Exercise details - Every record below is to be restated verbatim, though its images are not.

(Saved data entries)
Content starts
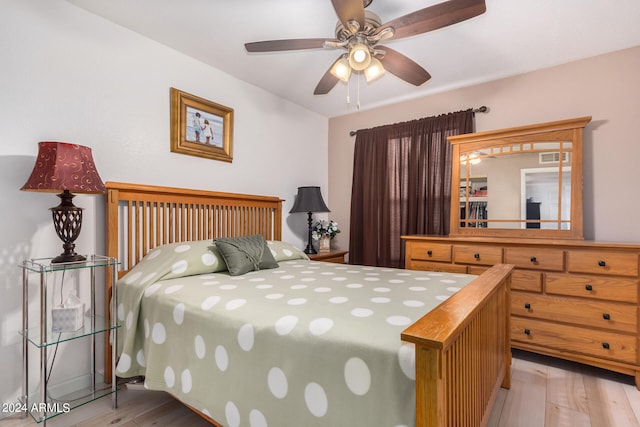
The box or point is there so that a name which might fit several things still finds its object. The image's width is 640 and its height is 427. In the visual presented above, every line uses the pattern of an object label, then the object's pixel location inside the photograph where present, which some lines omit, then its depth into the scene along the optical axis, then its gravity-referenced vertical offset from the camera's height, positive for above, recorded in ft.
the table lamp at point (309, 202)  11.03 +0.41
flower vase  11.58 -1.10
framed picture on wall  8.09 +2.36
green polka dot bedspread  3.07 -1.49
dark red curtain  10.35 +1.02
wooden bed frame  2.62 -1.01
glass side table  5.02 -2.03
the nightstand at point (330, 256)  10.57 -1.46
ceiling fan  4.94 +3.18
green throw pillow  6.80 -0.91
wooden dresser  6.56 -1.83
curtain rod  9.74 +3.22
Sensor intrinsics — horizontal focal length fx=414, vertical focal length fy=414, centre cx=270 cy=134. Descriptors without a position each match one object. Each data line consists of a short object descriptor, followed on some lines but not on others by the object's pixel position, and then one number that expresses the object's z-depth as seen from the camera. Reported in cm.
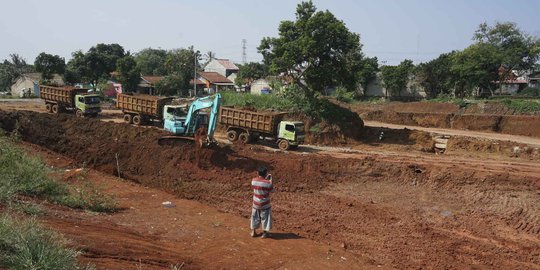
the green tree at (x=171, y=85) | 5631
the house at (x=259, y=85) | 6031
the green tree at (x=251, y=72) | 6568
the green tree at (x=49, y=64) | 4841
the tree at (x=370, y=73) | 5574
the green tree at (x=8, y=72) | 7119
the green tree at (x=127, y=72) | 4994
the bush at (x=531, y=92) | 4638
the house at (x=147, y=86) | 5997
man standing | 994
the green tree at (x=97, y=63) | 4934
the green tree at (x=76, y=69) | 4878
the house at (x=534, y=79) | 5572
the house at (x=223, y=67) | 7981
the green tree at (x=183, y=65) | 5850
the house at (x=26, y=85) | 5706
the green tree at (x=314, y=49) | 2775
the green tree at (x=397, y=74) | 5390
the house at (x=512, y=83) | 5027
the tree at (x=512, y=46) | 4606
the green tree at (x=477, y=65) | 4469
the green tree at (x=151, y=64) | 7938
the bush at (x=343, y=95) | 4945
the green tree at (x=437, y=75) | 5156
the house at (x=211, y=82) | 6350
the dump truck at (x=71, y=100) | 3297
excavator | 1794
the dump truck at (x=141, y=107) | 2970
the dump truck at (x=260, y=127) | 2422
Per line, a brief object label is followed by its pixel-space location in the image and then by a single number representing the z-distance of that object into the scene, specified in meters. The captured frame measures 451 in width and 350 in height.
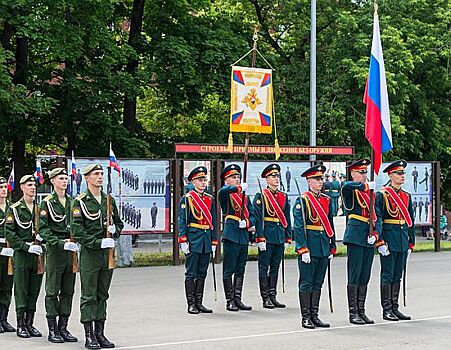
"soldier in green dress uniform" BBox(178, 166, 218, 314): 13.09
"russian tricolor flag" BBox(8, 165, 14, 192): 12.98
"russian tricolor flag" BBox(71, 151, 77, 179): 17.31
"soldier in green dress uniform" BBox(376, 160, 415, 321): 12.30
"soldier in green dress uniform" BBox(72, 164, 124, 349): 10.20
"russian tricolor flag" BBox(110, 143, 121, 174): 12.55
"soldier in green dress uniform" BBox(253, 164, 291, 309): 13.57
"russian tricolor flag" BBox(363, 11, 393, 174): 12.56
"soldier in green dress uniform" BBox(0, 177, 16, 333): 11.49
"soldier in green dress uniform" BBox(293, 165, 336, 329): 11.65
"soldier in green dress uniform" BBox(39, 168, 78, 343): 10.70
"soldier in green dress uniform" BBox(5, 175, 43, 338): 11.14
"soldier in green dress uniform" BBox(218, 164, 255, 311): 13.49
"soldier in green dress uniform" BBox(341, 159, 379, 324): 11.95
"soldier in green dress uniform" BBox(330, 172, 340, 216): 21.55
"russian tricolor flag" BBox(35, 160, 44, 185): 15.83
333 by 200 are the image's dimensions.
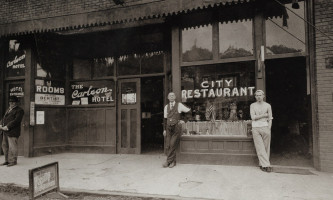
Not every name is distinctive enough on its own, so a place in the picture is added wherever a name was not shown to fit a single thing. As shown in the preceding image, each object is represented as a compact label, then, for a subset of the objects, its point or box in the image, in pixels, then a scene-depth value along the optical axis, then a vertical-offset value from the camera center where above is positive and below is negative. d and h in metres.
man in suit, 7.61 -0.59
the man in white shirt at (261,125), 6.57 -0.44
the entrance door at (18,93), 9.19 +0.58
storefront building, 6.99 +1.12
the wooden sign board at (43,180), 4.43 -1.25
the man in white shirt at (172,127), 7.11 -0.51
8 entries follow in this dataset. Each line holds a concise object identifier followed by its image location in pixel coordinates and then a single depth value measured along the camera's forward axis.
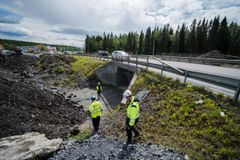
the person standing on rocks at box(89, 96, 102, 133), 7.04
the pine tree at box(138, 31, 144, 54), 75.56
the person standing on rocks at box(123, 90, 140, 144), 5.05
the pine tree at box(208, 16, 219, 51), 47.50
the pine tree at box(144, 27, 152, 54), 71.44
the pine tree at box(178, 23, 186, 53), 59.97
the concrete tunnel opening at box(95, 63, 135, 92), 22.05
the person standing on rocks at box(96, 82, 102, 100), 17.15
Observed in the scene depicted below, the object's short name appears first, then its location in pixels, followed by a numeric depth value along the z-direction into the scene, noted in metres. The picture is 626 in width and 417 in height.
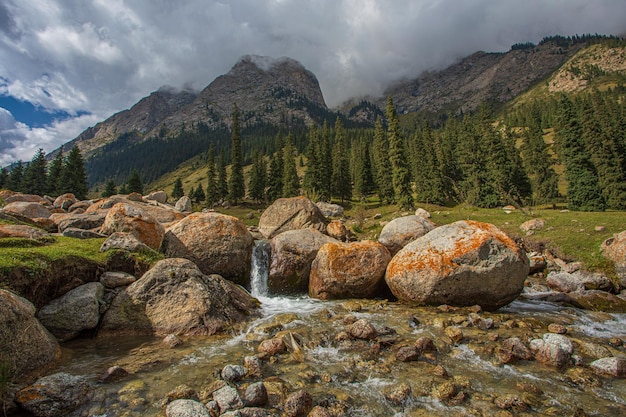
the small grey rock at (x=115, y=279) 11.71
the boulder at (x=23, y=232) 12.54
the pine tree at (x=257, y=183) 90.81
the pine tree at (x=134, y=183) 89.18
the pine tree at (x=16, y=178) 73.28
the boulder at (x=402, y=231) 19.45
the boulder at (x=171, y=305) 10.69
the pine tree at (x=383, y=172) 71.19
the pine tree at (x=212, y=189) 91.75
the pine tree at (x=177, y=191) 125.56
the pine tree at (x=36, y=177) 71.88
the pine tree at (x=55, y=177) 70.25
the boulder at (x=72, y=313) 9.61
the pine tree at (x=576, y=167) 45.69
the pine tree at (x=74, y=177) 69.38
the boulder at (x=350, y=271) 15.99
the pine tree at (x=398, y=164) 53.75
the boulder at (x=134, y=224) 15.92
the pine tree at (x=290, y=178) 79.19
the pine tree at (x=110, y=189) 82.06
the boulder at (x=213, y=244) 16.59
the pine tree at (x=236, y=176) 90.88
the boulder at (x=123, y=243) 13.08
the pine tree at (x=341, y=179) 82.12
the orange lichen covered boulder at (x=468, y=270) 13.46
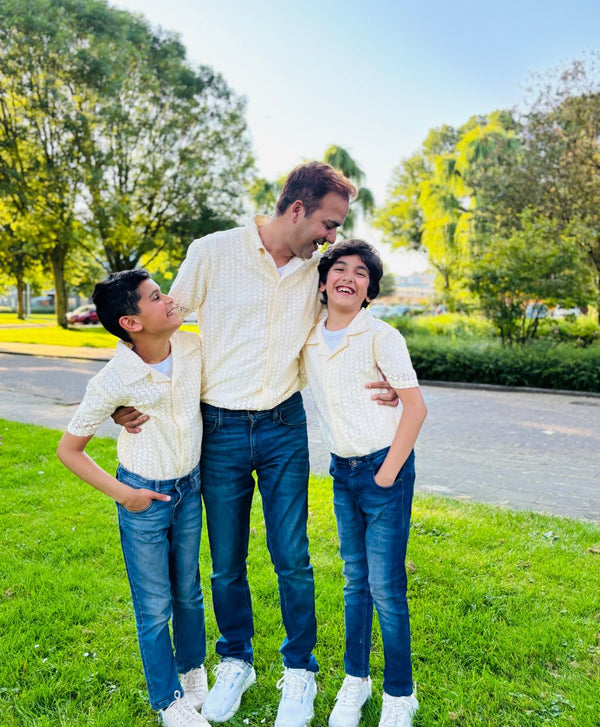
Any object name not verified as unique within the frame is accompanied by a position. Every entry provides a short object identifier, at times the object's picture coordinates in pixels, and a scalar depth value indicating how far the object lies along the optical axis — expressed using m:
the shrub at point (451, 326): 17.14
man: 2.34
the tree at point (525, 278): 14.12
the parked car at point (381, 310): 31.49
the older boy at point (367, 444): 2.21
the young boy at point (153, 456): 2.16
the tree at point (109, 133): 21.98
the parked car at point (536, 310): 14.75
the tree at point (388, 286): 71.50
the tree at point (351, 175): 24.16
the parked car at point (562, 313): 16.36
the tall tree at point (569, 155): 18.39
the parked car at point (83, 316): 37.41
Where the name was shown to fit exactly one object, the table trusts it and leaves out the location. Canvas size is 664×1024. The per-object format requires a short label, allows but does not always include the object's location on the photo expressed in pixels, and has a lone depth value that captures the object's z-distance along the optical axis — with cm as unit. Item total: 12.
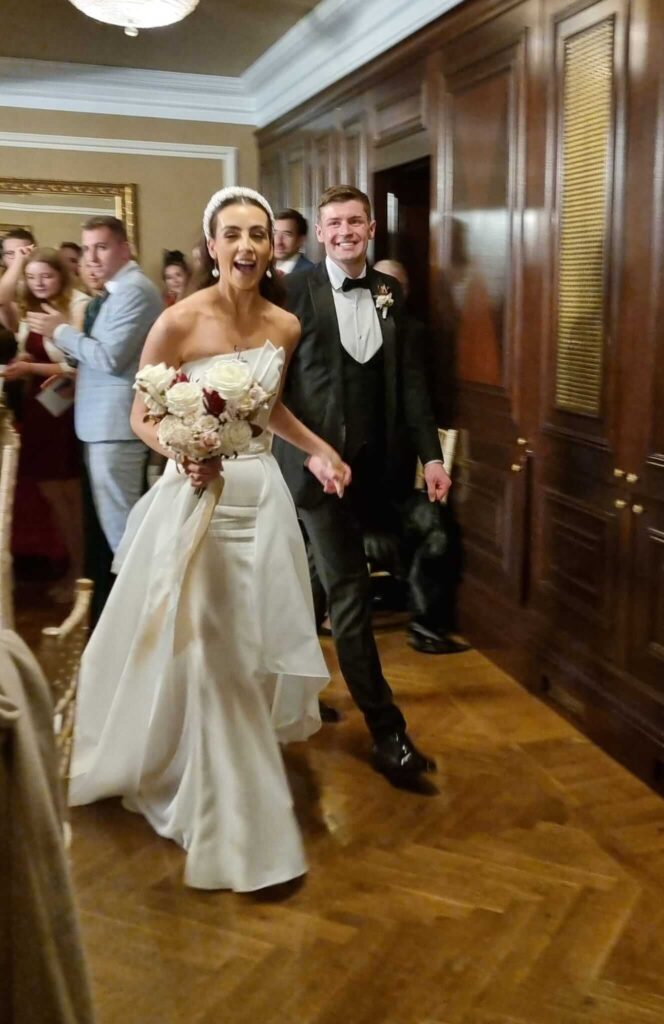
Content ends
Output for this exercise -
The box or point is there so that a name which might fit several things still finds its object. The image's width is 640 and its height is 427. In the visual presented above, every line uses the pattern of an object label, then the object's pixel location inside the photograph where present, which some lines omit, then its depth into the scene along the optical axis, then its gravity-referenced vertical offset from the camera's height, positive for above, recorded in ft.
the table lamp at point (309, 202)  11.03 +0.41
flower vase  11.58 -1.10
framed picture on wall  8.09 +2.36
green polka dot bedspread  3.07 -1.49
dark red curtain  10.35 +1.02
wooden bed frame  2.62 -1.01
glass side table  5.02 -2.03
the nightstand at point (330, 256)  10.57 -1.46
ceiling fan  4.94 +3.18
green throw pillow  6.80 -0.91
wooden dresser  6.56 -1.83
curtain rod  9.74 +3.22
Sensor intrinsics — horizontal focal length fx=414, vertical focal length fy=414, centre cx=270 cy=134. Descriptors without a position each match one object. Each data line consists of a short object descriptor, followed on some lines but not on others by the object's pixel position, and then one number that expresses the object's z-depth as seen from the camera. Reported in cm.
the green tree at (x=171, y=85) | 5631
the house at (x=259, y=85) | 6031
the green tree at (x=251, y=72) | 6568
the green tree at (x=49, y=64) | 4841
the tree at (x=370, y=73) | 5574
the green tree at (x=8, y=72) | 7119
the green tree at (x=127, y=72) | 4994
the bush at (x=531, y=92) | 4638
the house at (x=147, y=86) | 5997
man standing | 994
the green tree at (x=97, y=63) | 4934
the green tree at (x=76, y=69) | 4878
the house at (x=534, y=79) | 5572
the house at (x=223, y=67) | 7981
the green tree at (x=183, y=65) | 5850
the house at (x=26, y=85) | 5706
the green tree at (x=314, y=49) | 2775
the green tree at (x=397, y=74) | 5390
the house at (x=512, y=83) | 5027
the tree at (x=512, y=46) | 4606
the green tree at (x=477, y=65) | 4469
the green tree at (x=151, y=64) | 7938
the bush at (x=343, y=95) | 4945
the green tree at (x=437, y=75) | 5156
the house at (x=211, y=82) | 6350
the dump truck at (x=71, y=100) | 3297
excavator | 1794
the dump truck at (x=141, y=107) | 2970
the dump truck at (x=260, y=127) | 2422
Per line, a brief object label is followed by its pixel-space location in the image and then by a single number representing the z-distance of that object into the scene, specified in meters. The captured frame measures 451 in width and 350 in height.
"soldier in green dress uniform" BBox(178, 166, 218, 314): 13.09
"russian tricolor flag" BBox(8, 165, 14, 192): 12.98
"russian tricolor flag" BBox(71, 151, 77, 179): 17.31
"soldier in green dress uniform" BBox(376, 160, 415, 321): 12.30
"soldier in green dress uniform" BBox(72, 164, 124, 349): 10.20
"russian tricolor flag" BBox(110, 143, 121, 174): 12.55
"soldier in green dress uniform" BBox(253, 164, 291, 309): 13.57
"russian tricolor flag" BBox(363, 11, 393, 174): 12.56
"soldier in green dress uniform" BBox(0, 177, 16, 333): 11.49
"soldier in green dress uniform" BBox(293, 165, 336, 329): 11.65
"soldier in green dress uniform" BBox(39, 168, 78, 343): 10.70
"soldier in green dress uniform" BBox(5, 175, 43, 338): 11.14
"soldier in green dress uniform" BBox(218, 164, 255, 311): 13.49
"soldier in green dress uniform" BBox(341, 159, 379, 324): 11.95
"soldier in green dress uniform" BBox(330, 172, 340, 216): 21.55
"russian tricolor flag" BBox(35, 160, 44, 185): 15.83
333 by 200 are the image's dimensions.
Not every name is distinctive enough on its own, so a place in the picture is added wherever a name was not shown to fit a single thing. As shown in the preceding image, each object is represented as a compact label, then, for a subset of the objects, its point or box in the image, in pixels, then a scene-depth value along the optical axis, then a vertical-offset value from the camera center where above is positive and below is negative. d and h in metres.
man in suit, 7.61 -0.59
the man in white shirt at (261,125), 6.57 -0.44
the entrance door at (18,93), 9.19 +0.58
storefront building, 6.99 +1.12
the wooden sign board at (43,180), 4.43 -1.25
the man in white shirt at (172,127), 7.11 -0.51
8 entries follow in this dataset. Each line holds a concise object identifier followed by its image location in pixel coordinates and then a single depth value measured along the camera's forward axis.
the person standing on rocks at box(89, 96, 102, 133), 7.04
the pine tree at box(138, 31, 144, 54), 75.56
the person standing on rocks at box(123, 90, 140, 144), 5.05
the pine tree at box(208, 16, 219, 51), 47.50
the pine tree at box(144, 27, 152, 54), 71.44
the pine tree at box(178, 23, 186, 53), 59.97
the concrete tunnel opening at box(95, 63, 135, 92), 22.05
the person standing on rocks at box(96, 82, 102, 100), 17.15
Observed in the scene depicted below, the object's short name appears first, then its location in pixels, followed by a numeric depth value along the z-direction into the scene, noted in metres. The picture is 626 in width and 417 in height.
the small grey rock at (x=115, y=279) 11.71
the boulder at (x=23, y=232) 12.54
the pine tree at (x=257, y=183) 90.81
the pine tree at (x=134, y=183) 89.18
the pine tree at (x=16, y=178) 73.28
the boulder at (x=402, y=231) 19.45
the boulder at (x=171, y=305) 10.69
the pine tree at (x=383, y=172) 71.19
the pine tree at (x=212, y=189) 91.75
the pine tree at (x=177, y=191) 125.56
the pine tree at (x=36, y=177) 71.88
the pine tree at (x=55, y=177) 70.25
the boulder at (x=72, y=313) 9.61
the pine tree at (x=576, y=167) 45.69
the pine tree at (x=74, y=177) 69.38
the boulder at (x=350, y=271) 15.99
the pine tree at (x=398, y=164) 53.75
the boulder at (x=134, y=224) 15.92
the pine tree at (x=290, y=178) 79.19
the pine tree at (x=110, y=189) 82.06
the boulder at (x=213, y=244) 16.59
the pine tree at (x=236, y=176) 90.88
the boulder at (x=123, y=243) 13.08
the pine tree at (x=341, y=179) 82.12
the orange lichen covered boulder at (x=468, y=270) 13.46
Any object name not verified as unique within the frame is accompanied by a position. Every entry provides a short object identifier, at times the object's picture coordinates in pixels, and a scalar depth value indicating how far the object lies along the optical axis — expressed using m:
the shrub at point (451, 326): 17.14
man: 2.34
the tree at point (525, 278): 14.12
the parked car at point (381, 310): 31.49
the older boy at point (367, 444): 2.21
the young boy at point (153, 456): 2.16
the tree at point (109, 133): 21.98
the parked car at point (536, 310): 14.75
the tree at point (388, 286): 71.50
the tree at point (351, 175): 24.16
the parked car at point (562, 313): 16.36
the tall tree at point (569, 155): 18.39
the parked car at point (83, 316): 37.41
Where the name was shown to fit exactly one object, the table trusts it and leaves out the location. Canvas size is 664×1024. The per-object format requires a short label, allows but does not always include the object's location on the photo expressed in pixels, and has a lone depth value that captures the object's z-distance along the optical axis — with cm as unit. Item total: 12.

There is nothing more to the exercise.